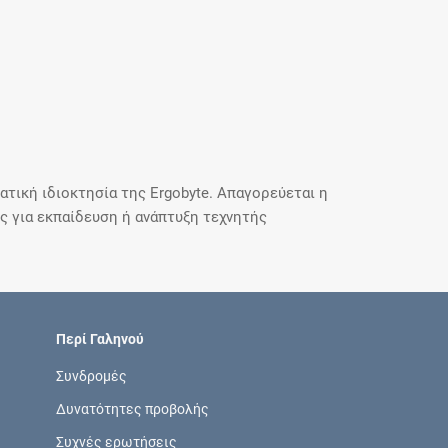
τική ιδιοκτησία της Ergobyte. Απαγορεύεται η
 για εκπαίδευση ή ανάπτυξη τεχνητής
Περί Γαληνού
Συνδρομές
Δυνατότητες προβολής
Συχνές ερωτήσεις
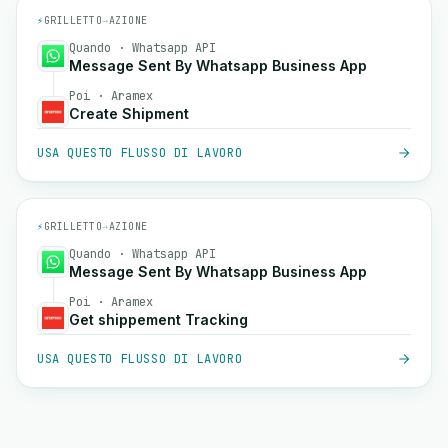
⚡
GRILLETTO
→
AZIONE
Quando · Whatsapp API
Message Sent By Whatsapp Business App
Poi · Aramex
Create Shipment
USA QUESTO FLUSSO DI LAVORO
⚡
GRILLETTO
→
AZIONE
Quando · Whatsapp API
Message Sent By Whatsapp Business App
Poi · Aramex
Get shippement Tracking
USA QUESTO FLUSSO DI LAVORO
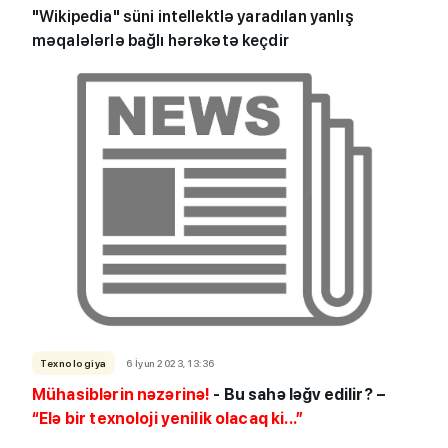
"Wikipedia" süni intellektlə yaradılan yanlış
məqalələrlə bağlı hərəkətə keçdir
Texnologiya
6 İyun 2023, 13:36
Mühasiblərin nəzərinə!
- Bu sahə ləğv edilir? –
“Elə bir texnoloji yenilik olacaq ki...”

• _To do_
Please give the stretch from the line containing "intellektlə yaradılan yanlış" through the last line above as a JSON list of strings, one string per line, with blank lines left out.

• _The completed task_
[
  "\"Wikipedia\" süni intellektlə yaradılan yanlış",
  "məqalələrlə bağlı hərəkətə keçdir",
  "Texnologiya",
  "6 İyun 2023, 13:36",
  "Mühasiblərin nəzərinə!",
  "- Bu sahə ləğv edilir? –",
  "“Elə bir texnoloji yenilik olacaq ki...”"
]